About this task
All of the data is to be printed exactly, though the images must be left off.

Data listing
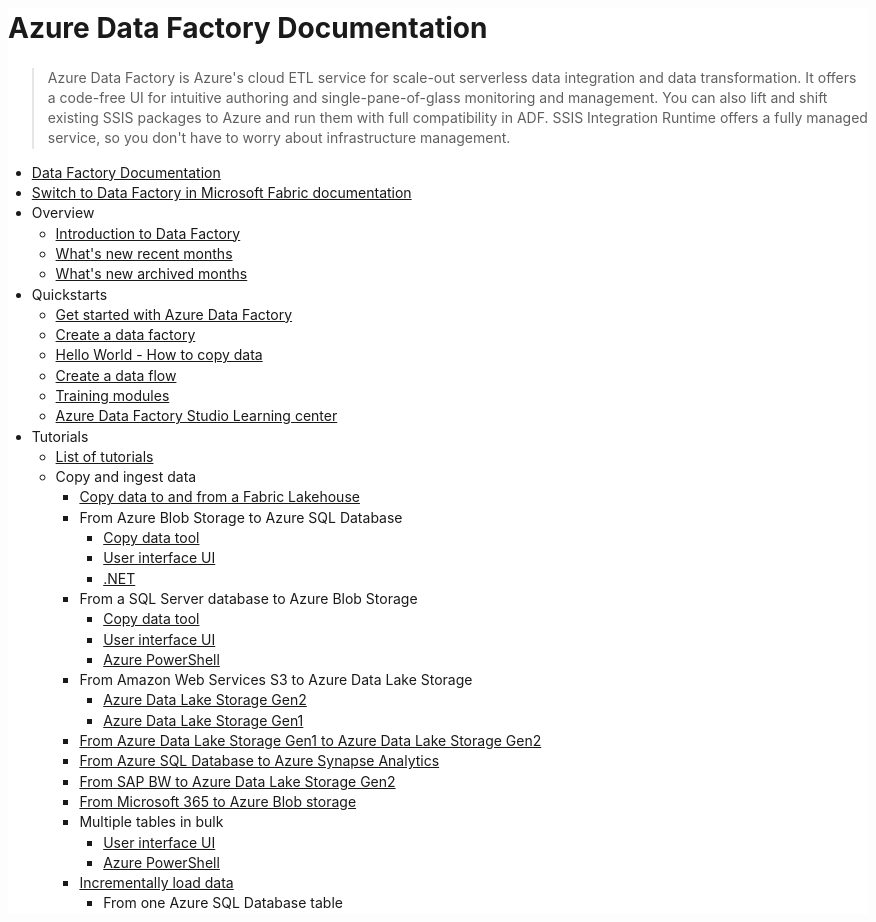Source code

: # Azure Data Factory Documentation
> Azure Data Factory is Azure's cloud ETL service for scale-out serverless data integration and data transformation.  It offers a code-free UI for intuitive authoring and single-pane-of-glass monitoring and management. You can also lift and shift existing SSIS packages to Azure and run them with full compatibility in ADF. SSIS Integration Runtime offers a fully managed service, so you don't have to worry about infrastructure management.
  - [Data Factory Documentation](https://learn.microsoft.com/en-us/azure/data-factory/)
  - [Switch to Data Factory in Microsoft Fabric documentation](https://learn.microsoft.com/fabric/data-factory)
  - Overview
    - [Introduction to Data Factory](https://learn.microsoft.com/en-us/azure/data-factory/introduction)
    - [What's new recent months](https://learn.microsoft.com/en-us/azure/data-factory/whats-new)
    - [What's new archived months](https://learn.microsoft.com/en-us/azure/data-factory/whats-new-archive)
  - Quickstarts
    - [Get started with Azure Data Factory](https://learn.microsoft.com/en-us/azure/data-factory/quickstart-get-started)
    - [Create a data factory](https://learn.microsoft.com/en-us/azure/data-factory/quickstart-create-data-factory)
    - [Hello World - How to copy data](https://learn.microsoft.com/en-us/azure/data-factory/quickstart-hello-world-copy-data-tool)
    - [Create a data flow](https://learn.microsoft.com/en-us/azure/data-factory/data-flow-create)
    - [Training modules](https://learn.microsoft.com/en-us/azure/data-factory/quickstart-learn-modules)
    - [Azure Data Factory Studio Learning center](https://ms-adf.azure.com/learn)
  - Tutorials
    - [List of tutorials](https://learn.microsoft.com/en-us/azure/data-factory/data-factory-tutorials)
    - Copy and ingest data
      - [Copy data to and from a Fabric Lakehouse](https://learn.microsoft.com/fabric/data-factory/how-to-ingest-data-into-fabric-from-azure-data-factory?toc=/azure/data-factory/TOC.json&bc=/azure/data-factory/breadcrumb/toc.json)
      - From Azure Blob Storage to Azure SQL Database
        - [Copy data tool](https://learn.microsoft.com/en-us/azure/data-factory/tutorial-copy-data-tool)
        - [User interface UI](https://learn.microsoft.com/en-us/azure/data-factory/tutorial-copy-data-portal)
        - [.NET](https://learn.microsoft.com/en-us/azure/data-factory/tutorial-copy-data-dot-net)
      - From a SQL Server database to Azure Blob Storage
        - [Copy data tool](https://learn.microsoft.com/en-us/azure/data-factory/tutorial-hybrid-copy-data-tool)
        - [User interface UI](https://learn.microsoft.com/en-us/azure/data-factory/tutorial-hybrid-copy-portal)
        - [Azure PowerShell](https://learn.microsoft.com/en-us/azure/data-factory/tutorial-hybrid-copy-powershell)
      - From Amazon Web Services S3 to Azure Data Lake Storage
        - [Azure Data Lake Storage Gen2](https://learn.microsoft.com/en-us/azure/data-factory/load-azure-data-lake-storage-gen2)
        - [Azure Data Lake Storage Gen1](https://learn.microsoft.com/en-us/azure/data-factory/load-azure-data-lake-store)
      - [From Azure Data Lake Storage Gen1 to Azure Data Lake Storage Gen2](https://learn.microsoft.com/en-us/azure/data-factory/load-azure-data-lake-storage-gen2-from-gen1)
      - [From Azure SQL Database to Azure Synapse Analytics](https://learn.microsoft.com/en-us/azure/data-factory/load-azure-sql-data-warehouse)
      - [From SAP BW to Azure Data Lake Storage Gen2](https://learn.microsoft.com/en-us/azure/data-factory/load-sap-bw-data)
      - [From Microsoft 365 to Azure Blob storage](https://learn.microsoft.com/en-us/azure/data-factory/load-office-365-data)
      - Multiple tables in bulk
        - [User interface UI](https://learn.microsoft.com/en-us/azure/data-factory/tutorial-bulk-copy-portal)
        - [Azure PowerShell](https://learn.microsoft.com/en-us/azure/data-factory/tutorial-bulk-copy)
      - [Incrementally load data](https://learn.microsoft.com/en-us/azure/data-factory/tutorial-incremental-copy-overview)
        - From one Azure SQL Database table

Your solution
Source code

: # Azure Data Factory Documentation
> Azure Data Factory is Azure's cloud ETL service for scale-out serverless data integration and data transformation.  It offers a code-free UI for intuitive authoring and single-pane-of-glass monitoring and management. You can also lift and shift existing SSIS packages to Azure and run them with full compatibility in ADF. SSIS Integration Runtime offers a fully managed service, so you don't have to worry about infrastructure management.
  - [Data Factory Documentation](https://learn.microsoft.com/en-us/azure/data-factory/)
  - [Switch to Data Factory in Microsoft Fabric documentation](https://learn.microsoft.com/fabric/data-factory)
  - Overview
    - [Introduction to Data Factory](https://learn.microsoft.com/en-us/azure/data-factory/introduction)
    - [What's new recent months](https://learn.microsoft.com/en-us/azure/data-factory/whats-new)
    - [What's new archived months](https://learn.microsoft.com/en-us/azure/data-factory/whats-new-archive)
  - Quickstarts
    - [Get started with Azure Data Factory](https://learn.microsoft.com/en-us/azure/data-factory/quickstart-get-started)
    - [Create a data factory](https://learn.microsoft.com/en-us/azure/data-factory/quickstart-create-data-factory)
    - [Hello World - How to copy data](https://learn.microsoft.com/en-us/azure/data-factory/quickstart-hello-world-copy-data-tool)
    - [Create a data flow](https://learn.microsoft.com/en-us/azure/data-factory/data-flow-create)
    - [Training modules](https://learn.microsoft.com/en-us/azure/data-factory/quickstart-learn-modules)
    - [Azure Data Factory Studio Learning center](https://ms-adf.azure.com/learn)
  - Tutorials
    - [List of tutorials](https://learn.microsoft.com/en-us/azure/data-factory/data-factory-tutorials)
    - Copy and ingest data
      - [Copy data to and from a Fabric Lakehouse](https://learn.microsoft.com/fabric/data-factory/how-to-ingest-data-into-fabric-from-azure-data-factory?toc=/azure/data-factory/TOC.json&bc=/azure/data-factory/breadcrumb/toc.json)
      - From Azure Blob Storage to Azure SQL Database
        - [Copy data tool](https://learn.microsoft.com/en-us/azure/data-factory/tutorial-copy-data-tool)
        - [User interface UI](https://learn.microsoft.com/en-us/azure/data-factory/tutorial-copy-data-portal)
        - [.NET](https://learn.microsoft.com/en-us/azure/data-factory/tutorial-copy-data-dot-net)
      - From a SQL Server database to Azure Blob Storage
        - [Copy data tool](https://learn.microsoft.com/en-us/azure/data-factory/tutorial-hybrid-copy-data-tool)
        - [User interface UI](https://learn.microsoft.com/en-us/azure/data-factory/tutorial-hybrid-copy-portal)
        - [Azure PowerShell](https://learn.microsoft.com/en-us/azure/data-factory/tutorial-hybrid-copy-powershell)
      - From Amazon Web Services S3 to Azure Data Lake Storage
        - [Azure Data Lake Storage Gen2](https://learn.microsoft.com/en-us/azure/data-factory/load-azure-data-lake-storage-gen2)
        - [Azure Data Lake Storage Gen1](https://learn.microsoft.com/en-us/azure/data-factory/load-azure-data-lake-store)
      - [From Azure Data Lake Storage Gen1 to Azure Data Lake Storage Gen2](https://learn.microsoft.com/en-us/azure/data-factory/load-azure-data-lake-storage-gen2-from-gen1)
      - [From Azure SQL Database to Azure Synapse Analytics](https://learn.microsoft.com/en-us/azure/data-factory/load-azure-sql-data-warehouse)
      - [From SAP BW to Azure Data Lake Storage Gen2](https://learn.microsoft.com/en-us/azure/data-factory/load-sap-bw-data)
      - [From Microsoft 365 to Azure Blob storage](https://learn.microsoft.com/en-us/azure/data-factory/load-office-365-data)
      - Multiple tables in bulk
        - [User interface UI](https://learn.microsoft.com/en-us/azure/data-factory/tutorial-bulk-copy-portal)
        - [Azure PowerShell](https://learn.microsoft.com/en-us/azure/data-factory/tutorial-bulk-copy)
      - [Incrementally load data](https://learn.microsoft.com/en-us/azure/data-factory/tutorial-incremental-copy-overview)
        - From one Azure SQL Database table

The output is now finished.